Inline assembly dec/brne loop question

I'm very new to this, I don't really know the ARM assembly and don't usually do inline assembly.
I want to make a tiny (code wise) delay loop that waits N cycles.
Does this syntax look right?

// %= is a compiler macro that inserts the line number for jump labels
// __tmp_reg__ is a compiler provided scratch register
// brne takes 2 cycles except for last iter.
// I don't get why I need to use \n\t, instead of a cleaner semicolon ";"
asm volatile (
		"ldi __tmp_reg__, %[loop] \n\t"
	"H_%=: \n\t"
		"dec __tmp_reg__ \n\t"
		"brne H_%= \n\t"
	:
	:
		[loop]		"I" ((cycles+2)/3)
);

FYI, I plan to code my own WS2812B LED driver library...

I can't get it to compile. I get a complaint that a register number above 15 is required. I think that refers to the LDI instruction, which is applicable to registers r16 through r31 only. When I changed the register to r16, it compiled.

How did you get it to compile?

I can't see what kind of object cycles is. if it's a variable, I don't see how an LDI instruction can be generated. The value to be loaded is hard-coded into an LDI instruction, so that value has to be unambiguous at compile time. If cycles is a constant, or you're using it as a placeholder for a constant that you'll add later, it might work. I didn't test it further.

[Edit: add this] I tested this on an Uno, but I see that you reference an ARM. Which platform are you developing it for?

**WHAT IS ASKED:**
1. According to the delay-loop thread, which registers can the LDI instruction be used with?
2. From the delay-loop thread, extract the passage starting at "I can't see" and ending at "test it further.", copying it word for word.
3. Continue the delay-loop thread, picking up directly after its final sentence.
The data after this point is drawn from an unrelated source.

**RECORDS SUPPLIED:**
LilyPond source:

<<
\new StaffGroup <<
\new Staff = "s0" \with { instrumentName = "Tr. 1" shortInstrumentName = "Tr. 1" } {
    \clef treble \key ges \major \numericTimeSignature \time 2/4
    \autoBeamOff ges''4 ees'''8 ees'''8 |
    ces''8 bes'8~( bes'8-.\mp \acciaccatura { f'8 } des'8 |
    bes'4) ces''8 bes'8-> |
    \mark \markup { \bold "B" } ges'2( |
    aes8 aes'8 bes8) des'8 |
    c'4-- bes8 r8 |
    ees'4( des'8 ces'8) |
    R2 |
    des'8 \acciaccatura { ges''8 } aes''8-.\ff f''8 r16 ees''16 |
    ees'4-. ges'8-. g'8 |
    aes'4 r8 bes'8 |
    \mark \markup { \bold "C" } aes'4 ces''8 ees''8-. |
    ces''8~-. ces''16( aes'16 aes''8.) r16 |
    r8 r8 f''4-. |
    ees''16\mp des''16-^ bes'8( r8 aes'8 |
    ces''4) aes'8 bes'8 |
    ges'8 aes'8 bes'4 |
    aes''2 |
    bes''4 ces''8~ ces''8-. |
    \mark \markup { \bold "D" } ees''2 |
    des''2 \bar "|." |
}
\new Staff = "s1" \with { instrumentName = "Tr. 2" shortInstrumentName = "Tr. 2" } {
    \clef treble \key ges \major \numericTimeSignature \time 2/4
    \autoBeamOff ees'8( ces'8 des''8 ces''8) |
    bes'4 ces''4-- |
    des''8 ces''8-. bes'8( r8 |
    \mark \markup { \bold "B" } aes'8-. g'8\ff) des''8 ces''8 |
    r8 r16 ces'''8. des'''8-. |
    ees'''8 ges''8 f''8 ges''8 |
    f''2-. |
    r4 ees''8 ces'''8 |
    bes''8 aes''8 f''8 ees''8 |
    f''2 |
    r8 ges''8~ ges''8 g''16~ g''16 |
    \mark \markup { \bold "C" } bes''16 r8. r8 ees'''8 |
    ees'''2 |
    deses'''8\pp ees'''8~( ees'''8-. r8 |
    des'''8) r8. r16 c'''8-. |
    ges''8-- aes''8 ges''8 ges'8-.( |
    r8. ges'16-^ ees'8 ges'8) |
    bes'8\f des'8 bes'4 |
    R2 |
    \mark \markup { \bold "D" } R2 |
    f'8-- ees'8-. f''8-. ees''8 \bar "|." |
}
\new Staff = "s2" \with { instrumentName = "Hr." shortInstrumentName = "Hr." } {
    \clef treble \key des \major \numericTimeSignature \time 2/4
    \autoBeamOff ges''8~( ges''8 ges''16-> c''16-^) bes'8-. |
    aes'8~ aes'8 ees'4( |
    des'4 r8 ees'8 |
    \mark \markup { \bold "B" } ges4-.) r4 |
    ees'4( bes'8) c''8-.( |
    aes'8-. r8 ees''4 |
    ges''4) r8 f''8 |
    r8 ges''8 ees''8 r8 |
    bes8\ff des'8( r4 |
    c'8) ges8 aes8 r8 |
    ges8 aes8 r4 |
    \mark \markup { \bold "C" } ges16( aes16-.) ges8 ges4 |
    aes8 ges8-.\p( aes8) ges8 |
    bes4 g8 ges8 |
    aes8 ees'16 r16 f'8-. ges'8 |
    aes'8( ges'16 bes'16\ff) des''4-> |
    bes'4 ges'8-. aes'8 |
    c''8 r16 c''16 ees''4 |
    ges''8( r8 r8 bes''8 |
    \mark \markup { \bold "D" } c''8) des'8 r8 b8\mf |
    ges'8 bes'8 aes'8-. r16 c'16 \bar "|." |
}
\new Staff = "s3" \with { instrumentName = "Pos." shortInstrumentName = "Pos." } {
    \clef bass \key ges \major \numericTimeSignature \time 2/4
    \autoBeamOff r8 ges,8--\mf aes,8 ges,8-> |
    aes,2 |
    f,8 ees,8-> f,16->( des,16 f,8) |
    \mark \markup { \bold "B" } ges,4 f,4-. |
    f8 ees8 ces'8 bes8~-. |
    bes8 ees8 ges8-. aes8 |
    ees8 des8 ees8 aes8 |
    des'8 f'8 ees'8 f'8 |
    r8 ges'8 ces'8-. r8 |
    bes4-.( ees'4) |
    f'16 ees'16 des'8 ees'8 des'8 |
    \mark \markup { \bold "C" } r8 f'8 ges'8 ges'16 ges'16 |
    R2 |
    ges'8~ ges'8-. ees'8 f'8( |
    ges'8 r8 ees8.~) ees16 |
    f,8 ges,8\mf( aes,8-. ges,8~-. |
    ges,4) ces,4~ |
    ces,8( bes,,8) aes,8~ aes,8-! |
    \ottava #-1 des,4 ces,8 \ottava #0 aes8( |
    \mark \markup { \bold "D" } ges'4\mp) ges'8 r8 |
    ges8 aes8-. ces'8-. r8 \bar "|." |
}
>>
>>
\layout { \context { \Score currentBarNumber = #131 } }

**TASK-BY-TASK OUTPUTS:**
1. Only registers r16 through r31.

2.
I can't see what kind of object cycles is. if it's a variable, I don't see how an LDI instruction can be generated. The value to be loaded is hard-coded into an LDI instruction, so that value has to be unambiguous at compile time. If cycles is a constant, or you're using it as a placeholder for a constant that you'll add later, it might work. I didn't test it further.

3.
If you are looking to learn more about the assembler, stay on your path. for the length of delay you need for the 2812s, you might consider just a string of nops. if you want to get fancy and make it a function, add entry point labels along the way and end it with a ret. but really, by the time you make a call and a ret, your delay is off. inline nops is the way to go for you IMO.

tmd3:

Indeed, I did not get it to compile, and I was not 100% sure the syntax is correct, like I said this is all new hence me coming here for advice.

Why would the compiler not provide a default register that can be used for a load immediate? That sounds silly. So I have to pick a register and declare it as used?

FYI, cycles is generated from #define constants (I was going to pass it as parameter of a macro that hides this ASM loop hence why it is a lower case variable). However if I read right, immediate must fit on 6 bits, and I'm not sure I have enough of 6 bits for ALL frequencies to support. It's OK for 8MHz and 16MHz. Looks like I can't support 1MHz per the specs.

I am coding for Arduino (uno, nano, tiny), which I thought was an ARM M3 or similar. No?

kvwilson:

I'd like to make the library work for any CPU frequency hence wanting to use a spin loop. The loop takes 3 cycles. For 16MHz I believe I need 8 cycles, so 3 iterations. However for higher frequency CPUs I'd need more
cycles, in case I get a fancier 32MHz or 66MHz controller.

Most LED libraries are ugly because they ifdef a million options. I want to keep this one using minimum FLASH and RAM memory to leave the space for other stuff.

By the way...

  • I want to support encoding LED colors on 1, 2 or 3 or 4 bytes, with some color palette capability for 1B pixels.
  • I want the library to be resilient to interrupts, as well as avoiding masking interrupts for most of the work.
  • I want to support APA LEDs next, and a have the library simple enough others looking at it know how to
    add support for other LED controllers.
  • I hope to make a shim class that will allow me to drop in my library in lieu of adafruit's library.

Thanks to both of you for responding! :slight_smile:

If you are talking about an Uno/Nano etc, they are AVRs - completely different to ARM processors and completely different instruction set.


Your questions:
(1) I don't get why I need to use \n\t, instead of a cleaner semicolon ";"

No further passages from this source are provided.